Afbeelding 5: Typische werkstroom voor kleurenmanagement van een fotograaf.
Als een scanner wordt gebruikt om een afgedrukte afbeelding te digitaliseren, hebt u een goede scanner nodig met een ICC-profiel bij de hand. Net zoals voor de digitale camera, kan het ICC-profiel voor de scanner worden gedownload van de website van de fabrikant of kan worden gemaakt door middel een Color Checker met een spectrofotometer. Een spectrofotometer is een apparaat dat op spectrale wijze de kleuren op de onderlaag meet en een accurate meting geeft. Beide methoden vereisen een kleurtransformatie naar de monitors als iemand de juiste afbeeldingen zou willen zien. De kleurtransformatie wordt in de softwareapplicatie of het besturingssysteem gedaan. Niettemin bestaat er geen twijfel dat de monitor moet worden gekalibreerd om de gebruiker de mogelijkheid te geven om de juiste kleur te zien.

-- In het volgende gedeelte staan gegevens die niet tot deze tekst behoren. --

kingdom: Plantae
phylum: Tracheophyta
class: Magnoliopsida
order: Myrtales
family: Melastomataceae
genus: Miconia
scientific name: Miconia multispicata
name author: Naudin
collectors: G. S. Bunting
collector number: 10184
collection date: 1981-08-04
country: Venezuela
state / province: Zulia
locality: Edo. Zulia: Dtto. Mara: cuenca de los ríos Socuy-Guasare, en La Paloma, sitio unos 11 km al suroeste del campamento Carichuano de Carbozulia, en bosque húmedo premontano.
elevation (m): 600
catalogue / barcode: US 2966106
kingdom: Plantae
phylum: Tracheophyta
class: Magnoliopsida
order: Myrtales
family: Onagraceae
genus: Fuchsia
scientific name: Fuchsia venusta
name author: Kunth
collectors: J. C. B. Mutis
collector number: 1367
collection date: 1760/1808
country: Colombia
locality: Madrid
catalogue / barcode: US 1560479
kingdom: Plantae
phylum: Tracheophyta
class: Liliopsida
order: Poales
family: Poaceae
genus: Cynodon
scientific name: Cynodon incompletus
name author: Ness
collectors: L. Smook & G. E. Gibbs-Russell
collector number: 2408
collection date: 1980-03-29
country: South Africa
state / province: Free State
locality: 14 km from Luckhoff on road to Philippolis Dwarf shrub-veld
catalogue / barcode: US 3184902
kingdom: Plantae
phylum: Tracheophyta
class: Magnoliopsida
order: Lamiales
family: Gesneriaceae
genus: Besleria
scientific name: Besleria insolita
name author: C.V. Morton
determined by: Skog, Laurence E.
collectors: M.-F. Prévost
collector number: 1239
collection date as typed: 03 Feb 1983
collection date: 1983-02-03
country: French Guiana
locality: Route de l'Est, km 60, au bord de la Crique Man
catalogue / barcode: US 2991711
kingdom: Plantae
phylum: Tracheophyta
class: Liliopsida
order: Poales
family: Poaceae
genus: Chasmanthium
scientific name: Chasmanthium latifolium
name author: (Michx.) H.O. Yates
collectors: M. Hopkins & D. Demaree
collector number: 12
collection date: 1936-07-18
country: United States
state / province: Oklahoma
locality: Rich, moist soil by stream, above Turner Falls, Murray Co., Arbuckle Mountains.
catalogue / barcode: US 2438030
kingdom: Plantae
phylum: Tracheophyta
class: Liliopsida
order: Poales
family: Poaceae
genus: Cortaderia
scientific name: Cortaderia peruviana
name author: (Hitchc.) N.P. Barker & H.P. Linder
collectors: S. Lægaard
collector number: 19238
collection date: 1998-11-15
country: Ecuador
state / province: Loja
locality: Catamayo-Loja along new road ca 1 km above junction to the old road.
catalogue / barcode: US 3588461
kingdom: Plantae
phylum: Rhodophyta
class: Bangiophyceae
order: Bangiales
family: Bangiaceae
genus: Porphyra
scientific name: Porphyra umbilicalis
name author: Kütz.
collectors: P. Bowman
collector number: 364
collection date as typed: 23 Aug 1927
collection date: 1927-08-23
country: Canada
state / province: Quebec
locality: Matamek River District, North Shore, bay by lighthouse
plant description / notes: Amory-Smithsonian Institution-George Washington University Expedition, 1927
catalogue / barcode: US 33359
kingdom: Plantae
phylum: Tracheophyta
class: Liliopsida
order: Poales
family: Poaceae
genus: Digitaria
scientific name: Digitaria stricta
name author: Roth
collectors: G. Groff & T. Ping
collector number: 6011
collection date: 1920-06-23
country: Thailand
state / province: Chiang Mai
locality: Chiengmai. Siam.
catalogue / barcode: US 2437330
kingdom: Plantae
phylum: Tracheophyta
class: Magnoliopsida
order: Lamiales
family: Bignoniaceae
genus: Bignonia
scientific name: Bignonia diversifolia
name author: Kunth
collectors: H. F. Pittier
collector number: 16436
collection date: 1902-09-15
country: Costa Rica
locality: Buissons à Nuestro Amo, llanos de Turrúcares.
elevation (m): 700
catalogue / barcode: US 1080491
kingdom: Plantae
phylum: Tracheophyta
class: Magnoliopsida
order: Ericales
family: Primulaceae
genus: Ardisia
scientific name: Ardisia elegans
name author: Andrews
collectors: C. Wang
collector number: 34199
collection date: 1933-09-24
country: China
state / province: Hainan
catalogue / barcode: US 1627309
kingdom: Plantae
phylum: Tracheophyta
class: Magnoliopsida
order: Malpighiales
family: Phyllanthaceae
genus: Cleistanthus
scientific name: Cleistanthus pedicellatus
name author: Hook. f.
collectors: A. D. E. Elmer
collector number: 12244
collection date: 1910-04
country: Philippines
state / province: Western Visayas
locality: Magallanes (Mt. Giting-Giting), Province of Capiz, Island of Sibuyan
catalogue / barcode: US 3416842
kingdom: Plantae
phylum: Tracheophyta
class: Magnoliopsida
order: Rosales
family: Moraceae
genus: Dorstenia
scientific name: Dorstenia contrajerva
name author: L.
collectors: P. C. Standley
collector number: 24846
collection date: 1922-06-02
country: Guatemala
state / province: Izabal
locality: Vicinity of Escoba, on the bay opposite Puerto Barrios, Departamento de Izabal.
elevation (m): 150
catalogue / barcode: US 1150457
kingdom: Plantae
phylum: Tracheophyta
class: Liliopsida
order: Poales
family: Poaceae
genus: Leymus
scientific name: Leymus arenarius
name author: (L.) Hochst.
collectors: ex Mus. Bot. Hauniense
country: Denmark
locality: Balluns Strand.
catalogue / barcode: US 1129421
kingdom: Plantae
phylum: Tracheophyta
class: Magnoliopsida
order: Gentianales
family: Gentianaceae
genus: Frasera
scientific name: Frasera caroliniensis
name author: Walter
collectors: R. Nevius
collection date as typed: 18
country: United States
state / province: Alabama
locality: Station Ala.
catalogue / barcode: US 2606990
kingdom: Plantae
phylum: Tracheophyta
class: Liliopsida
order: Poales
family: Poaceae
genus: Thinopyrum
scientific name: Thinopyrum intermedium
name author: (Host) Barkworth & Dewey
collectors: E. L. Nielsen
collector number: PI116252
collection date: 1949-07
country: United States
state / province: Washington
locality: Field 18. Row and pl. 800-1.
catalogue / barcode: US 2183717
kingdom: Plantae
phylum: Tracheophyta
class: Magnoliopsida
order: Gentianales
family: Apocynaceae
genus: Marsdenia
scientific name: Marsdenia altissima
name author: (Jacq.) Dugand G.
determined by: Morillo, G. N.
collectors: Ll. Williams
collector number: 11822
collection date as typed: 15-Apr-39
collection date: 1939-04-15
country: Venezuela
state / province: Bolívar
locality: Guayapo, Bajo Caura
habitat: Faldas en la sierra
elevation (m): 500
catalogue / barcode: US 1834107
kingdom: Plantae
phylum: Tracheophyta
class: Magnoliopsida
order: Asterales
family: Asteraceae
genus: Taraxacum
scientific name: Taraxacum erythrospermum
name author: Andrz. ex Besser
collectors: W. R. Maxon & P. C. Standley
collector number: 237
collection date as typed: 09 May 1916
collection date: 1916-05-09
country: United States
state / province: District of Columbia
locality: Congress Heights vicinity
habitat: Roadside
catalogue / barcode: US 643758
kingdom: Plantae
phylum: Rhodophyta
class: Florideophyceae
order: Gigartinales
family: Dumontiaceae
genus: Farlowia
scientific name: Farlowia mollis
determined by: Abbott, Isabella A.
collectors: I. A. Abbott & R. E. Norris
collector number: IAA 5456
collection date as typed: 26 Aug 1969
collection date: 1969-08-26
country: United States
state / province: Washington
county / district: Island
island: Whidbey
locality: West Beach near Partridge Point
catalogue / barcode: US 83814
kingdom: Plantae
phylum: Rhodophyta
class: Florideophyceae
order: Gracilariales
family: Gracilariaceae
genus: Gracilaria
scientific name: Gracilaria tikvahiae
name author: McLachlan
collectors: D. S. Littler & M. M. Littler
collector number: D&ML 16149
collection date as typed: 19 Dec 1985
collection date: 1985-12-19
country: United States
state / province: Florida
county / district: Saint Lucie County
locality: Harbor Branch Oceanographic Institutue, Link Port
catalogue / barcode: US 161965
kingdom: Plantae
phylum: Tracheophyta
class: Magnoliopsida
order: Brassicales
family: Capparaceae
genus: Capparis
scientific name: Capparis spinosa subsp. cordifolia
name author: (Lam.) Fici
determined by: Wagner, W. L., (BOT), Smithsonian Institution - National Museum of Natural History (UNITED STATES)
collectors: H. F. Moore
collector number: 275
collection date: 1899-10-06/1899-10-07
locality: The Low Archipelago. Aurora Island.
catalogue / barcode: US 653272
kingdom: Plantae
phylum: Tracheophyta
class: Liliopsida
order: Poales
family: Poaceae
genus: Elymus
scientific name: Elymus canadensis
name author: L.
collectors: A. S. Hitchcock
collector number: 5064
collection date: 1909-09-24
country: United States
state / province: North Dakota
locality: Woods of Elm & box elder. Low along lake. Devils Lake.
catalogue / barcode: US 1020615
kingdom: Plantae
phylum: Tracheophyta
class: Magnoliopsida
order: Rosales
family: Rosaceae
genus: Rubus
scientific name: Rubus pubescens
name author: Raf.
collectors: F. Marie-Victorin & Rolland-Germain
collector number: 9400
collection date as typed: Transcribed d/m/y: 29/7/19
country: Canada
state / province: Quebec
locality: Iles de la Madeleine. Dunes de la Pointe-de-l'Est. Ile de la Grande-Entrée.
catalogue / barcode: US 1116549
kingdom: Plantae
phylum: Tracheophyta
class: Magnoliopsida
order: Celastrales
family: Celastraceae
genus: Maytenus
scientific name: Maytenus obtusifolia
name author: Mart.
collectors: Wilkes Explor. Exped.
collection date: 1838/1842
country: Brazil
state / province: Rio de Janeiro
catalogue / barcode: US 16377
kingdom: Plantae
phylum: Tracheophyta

We zijn meer te weten gekomen over de typische werkstroom voor kleurenmanagement en de drie hoofdfases. We hebben ook bekeken hoe kleurenmanagement kan worden geïntegreerd in de werkstroom van ontwerpers en fotografen. In het volgende artikel bespreken we in meer detail de werkstroom voor kleurenmanagement voor het verbeteren en reproduceren van afbeeldingen.